Un antiguo y recuperado pensamiento
Frente a esta situación, fruto del citado pensamiento mayoritario que hoy nos invade, emerge con fuerza un pensamiento que procede de otras culturas como las orientales y que ya estaba presente en nuestros ancestros mediterráneos.
Se trata del reconocimiento del ser humano como eslabón de una cadena energética, de la aceptación de la persona formando parte de un todo. Desde esta perspectiva la ciencia no es un instrumento de poder con el objetivo de interferir en los distintos ecosistemas, sino un instrumento de conocimiento de las diferentes leyes y mecanismos que regulan la Naturaleza con la idea de sintonizar o acoplarnos a ella.
El nuevo objetivo es el de respetar y facilitar los ciclos biológicos en la producción de los alimentos, en los mecanismos de curación, y en los métodos para lograr una mayor longevidad.
Hay que conocer lo hábitos y costumbres de las personas que hoy viven sanas y centenarias en determinadas regiones de nuestro planeta y aprender de ellas, en lugar de derrochar ingentes cantidades de dinero para lograr con nuestros actuales hábitos de vida una patente “biogenética” que nos aproxime a esas edades.
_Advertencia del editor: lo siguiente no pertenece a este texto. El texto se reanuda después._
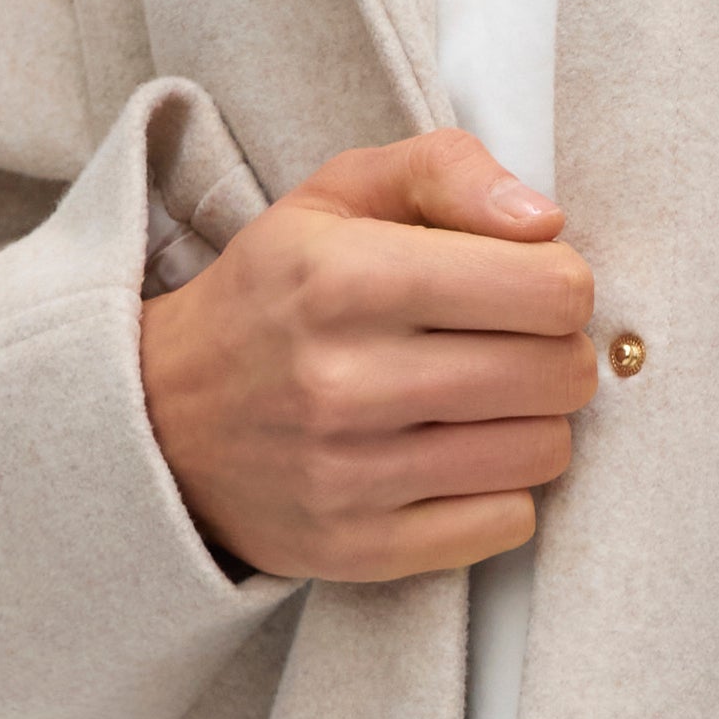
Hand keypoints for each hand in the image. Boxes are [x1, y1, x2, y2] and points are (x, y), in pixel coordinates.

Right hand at [137, 128, 596, 584]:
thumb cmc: (274, 294)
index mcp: (345, 277)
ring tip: (485, 400)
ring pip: (544, 452)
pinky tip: (457, 457)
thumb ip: (446, 171)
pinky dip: (501, 491)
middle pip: (560, 375)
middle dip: (558, 351)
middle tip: (515, 345)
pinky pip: (507, 525)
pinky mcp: (357, 548)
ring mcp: (349, 475)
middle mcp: (344, 381)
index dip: (560, 282)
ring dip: (535, 422)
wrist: (159, 417)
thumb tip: (545, 222)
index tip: (527, 285)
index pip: (550, 290)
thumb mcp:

A una medicina llamada moderna, con un alto bagaje tecnológico en el diagnóstico y el tratamiento, efectiva en traumatismos y urgencias, en determinadas insuficiencias hormonales, en infecciones graves, en el control y extirpación de tumores, y que permanece a la espera de que la patología se manifieste en el paciente para actuar con su arsenal terapéutico, hemos de superponer otras formas de entender la medicina que convierten el acto médico en una regulación de los sistemas de equilibrio del propio cuerpo, con el convencimiento que lo que cura no es la medicación sino la propia fuerza curativa de la persona, la que nos da la vida y nos la mantiene, y la que además de devolver la salud previene futuras enfermedades.
Se trata de recuperar conceptos, algunos con más de veinticinco siglos de existencia, totalmente vigentes por su sencillez y aplastante lógica, con gran proyección de futuro, y por lo tanto totalmente modernos:
“La naturaleza cura, el médico ayuda”,
“La enfermedad es un proceso más que un estado, y su aparición no es un comienzo, sino el final de una desviación patológica de larga duración”,
“Los síntomas son el esfuerzo del organismo para restablecer el equilibrio perdido”,
“No existen las enfermedades locales. Nadie puede estar parcialmente enfermo”,
“Primero no perjudicar”,
“La salud y la enfermedad son el resultado de nuestro estilo de vida”,
“No puede haber salud en la persona sin salud en su entorno”.
Reincorporar estos principios al ejercicio de la medicina es el necesario cambio de paradigma que puede añadir vida a las personas, devolviéndoles su autonomía y la responsabilidad sobre su propia salud, y que permite convertir la consulta médica, en lugar de en un encuentro unidireccional en que el profesional receta y el paciente se medica, en un intercambio de inquietudes en que se dan herramientas y recursos para mejorar la salud física y crecer como individuos.
Hemos de ir en busca de la salud, en lugar de esperar que llegue la enfermedad para tratarla. Sinceramente creo que esta es la mejor propuesta para mantener el mayor número de personas sanas el mayor tiempo posible, y dar así sentido a nuestra profesión.